All jobs need to be placed into queues. Resources allocation is controlled using queues.
Queue Current Priority: Current priority is calculated from resource usage of jobs in the queue. This number approaches the amount of resource used by the queue with configurable speed by
priorityHalfTime configuration. If the queue priority is
A and queue is using
B amount of resource, after time defined by
priorityHalfTime the new priority will be
A + (B - A) / 2.
Queue Priority Factor: Each queue has priority factor which determines how important the queue is (lower number makes queue more important).
Queue Effective Priority = Queue Priority Factor * Queue Current Priority
To achieve fairness between queues, when Armada schedules jobs resources are divided based on Queue Effective Priority.
More information about queue priority and scheduling can be found here
The Armada Server is a central component which manages queues of jobs. It stores all active jobs in the job database (current implementation use Redis).
The Cluster Executor is a component running on each Kubernetes worker cluster. It keeps all pod and node information in memory and manages jobs within the cluster. It proactively reports the current state of the cluster and asks for jobs to run. Queue Usage is recorded in the database and is used to update priorities of individual queues. The executor can also refuse to execute an assigned job and return it.
Executors periodically ask the server for jobs to run, reporting available resources. Armada distributes these available resources among queues according to Queue Effective Priority. Jobs are taken from the top of each queue until the available resource is filled. These jobs are then returned to the executor to be executed on the cluster and marked as leased with a timestamp to show when the lease began.

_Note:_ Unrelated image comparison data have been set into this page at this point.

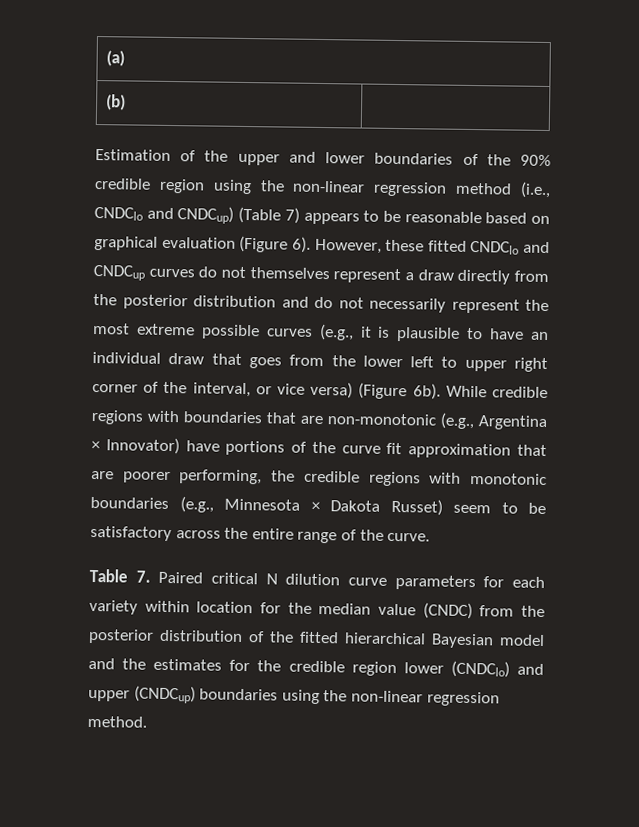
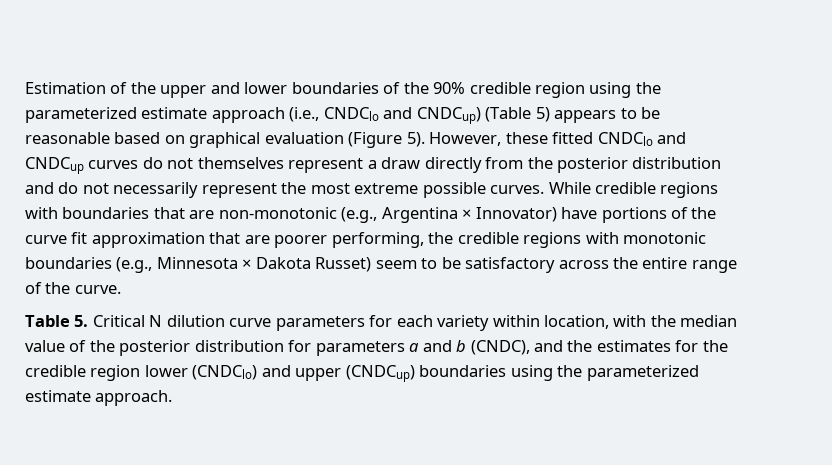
[105,50,125,67] [105,94,126,111] (a) // (b) | // -> (25, 88) none
[292,180,513,197] non-linear regression method -> [25,107,285,123] parameterized estimate approach
[284,207,300,224] 7) -> [535,107,550,122] 5)
[291,236,311,253] 6). -> [406,132,425,147] 5).
[266,323,549,342] [92,351,548,373] [92,381,441,400] curves (e.g., it is plausible to have an individual draw that goes from the lower left to upper right corner of the interval, or vice versa) (Figure 6b). -> [490,185,545,194] curves.
[135,570,258,585] 7. Paired critical -> [74,315,145,327] 5. Critical
[196,601,281,614] location for -> [544,315,647,329] location, with
[422,602,545,620] [88,628,545,649] (CNDC) from the posterior distribution of the fitted hierarchical Bayesian model -> [69,340,530,356] of the posterior distribution for parameters a and b (CNDC),
[350,690,500,707] [87,715,147,728] non-linear regression method. -> [586,365,699,381] [25,390,173,406] parameterized estimate approach.

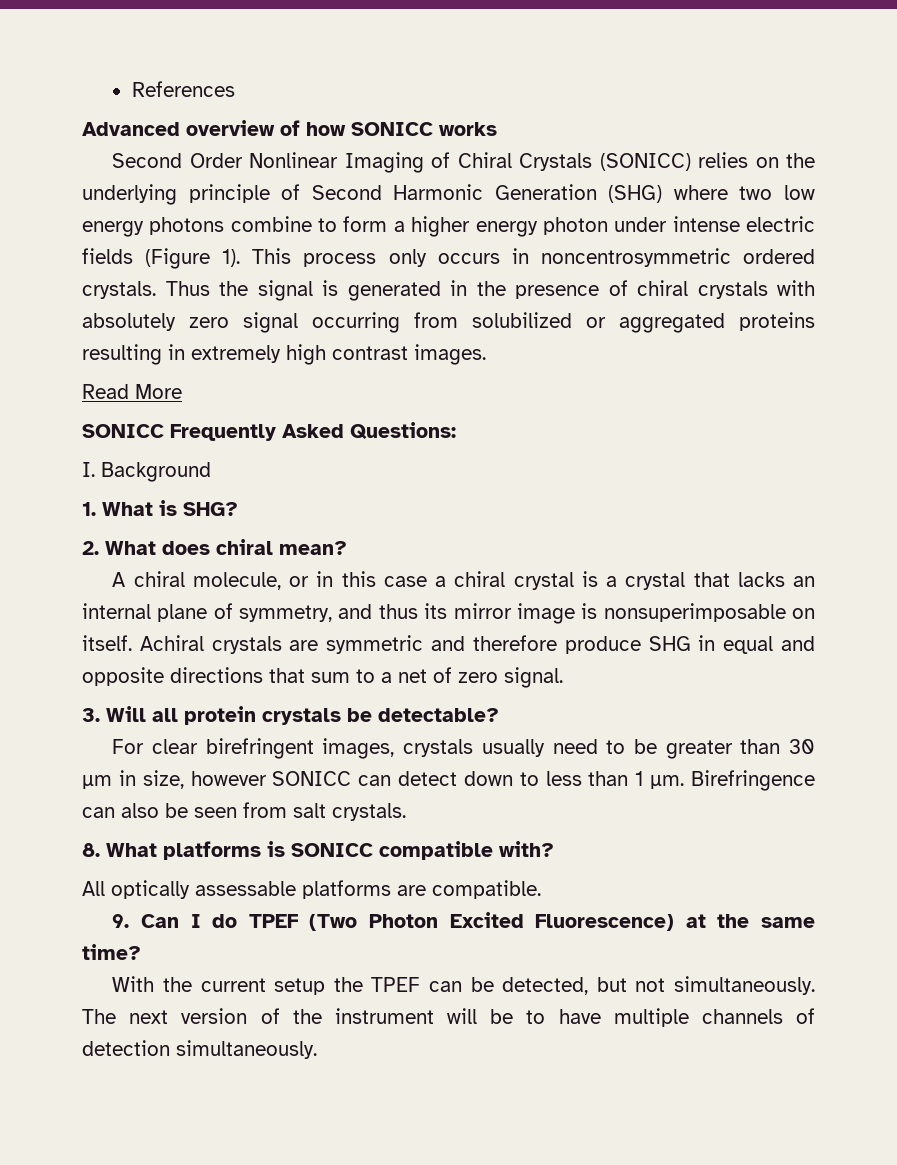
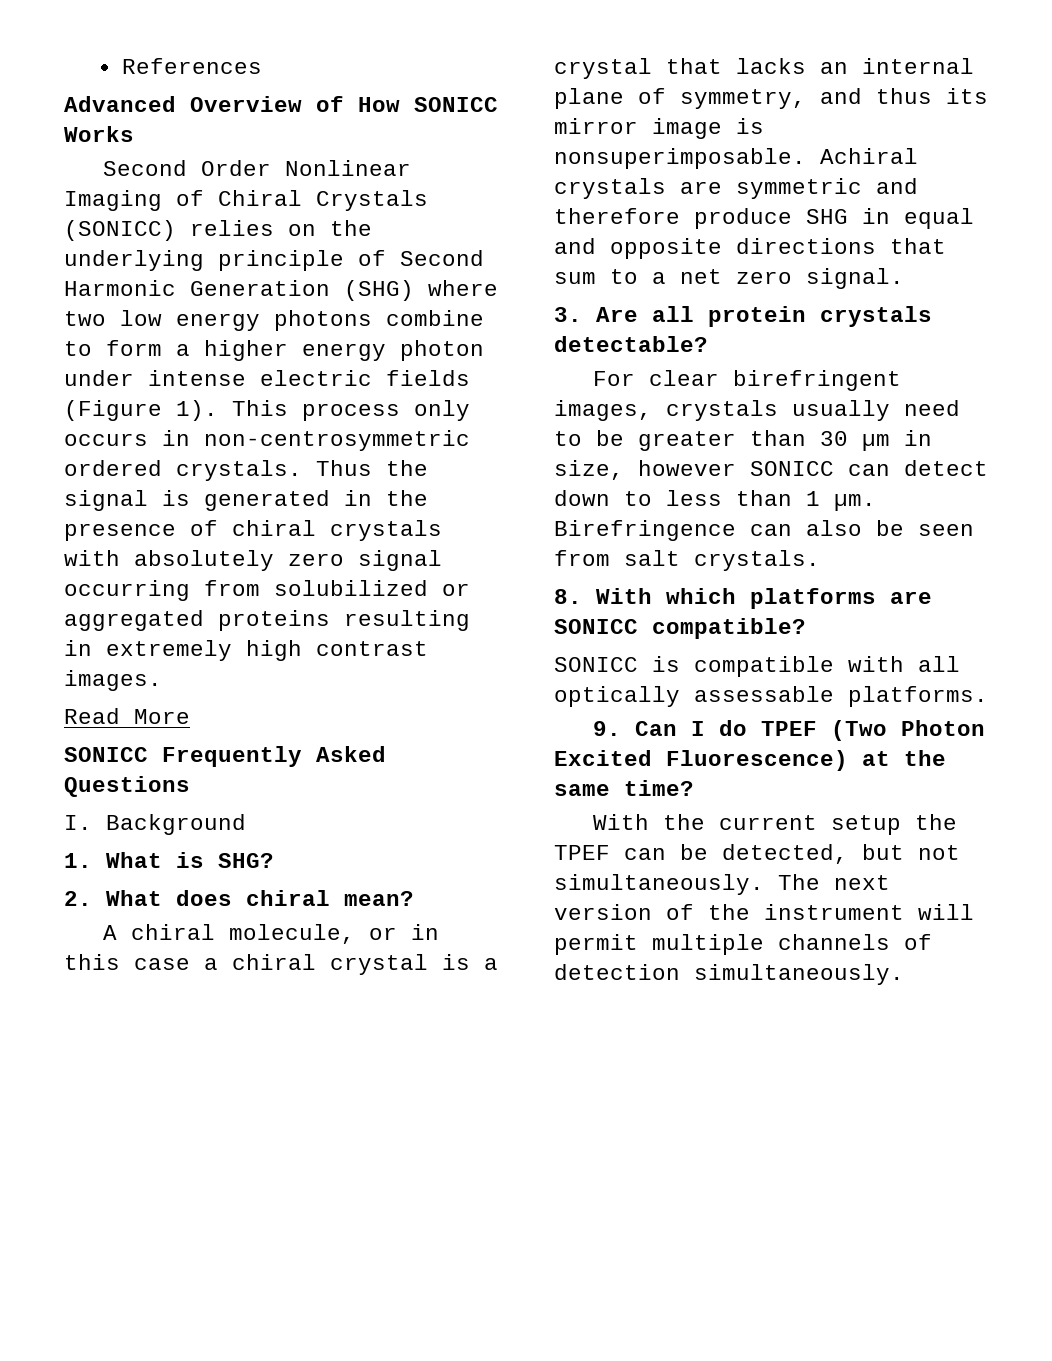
[186,120,497,136] overview of how SONICC works -> [190,96,498,112] [64,126,134,142] Overview of How SONICC Works
[540,248,731,267] noncentrosymmetric -> [204,430,470,451] non-centrosymmetric
[350,422,456,439] Questions: -> [64,776,190,797] Questions
[603,603,815,622] [82,635,132,651] nonsuperimposable on itself. -> [554,148,806,169] nonsuperimposable.
[433,667,452,683] of -> (722, 276) none
[106,706,146,722] Will -> [596,307,638,322] Are
[347,708,372,722] be -> (932, 316) none
[106,841,554,860] [82,880,541,899] What platforms is SONICC compatible with? // All optically assessable platforms are compatible. -> [596,588,932,609] [554,618,806,639] [554,656,960,677] [554,686,988,707] With which platforms are SONICC compatible? // SONICC is compatible with all optically assessable platforms.
[490,1009,601,1024] be to have -> [554,934,638,955] permit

The executor must regularly renew the lease of all jobs it leases, otherwise leases expire and jobs will be considered failed and executed on different cluster.
Job events are used to show when a job reaches a new state, such as submitted, running, completed. They hold generic information about events (such as created-time) along with state specific information (such as exit-code for completed jobs).
Armada records events of all jobs against the job set the job belongs to. Events for a given job set are available through the API.
Armada records all necessary events to fully reconstruct state of the job at any time. This allows us to erase all job data from the jobs database after the job finishes and keep only the events.
The current implementation utilises Redis streams to store job events.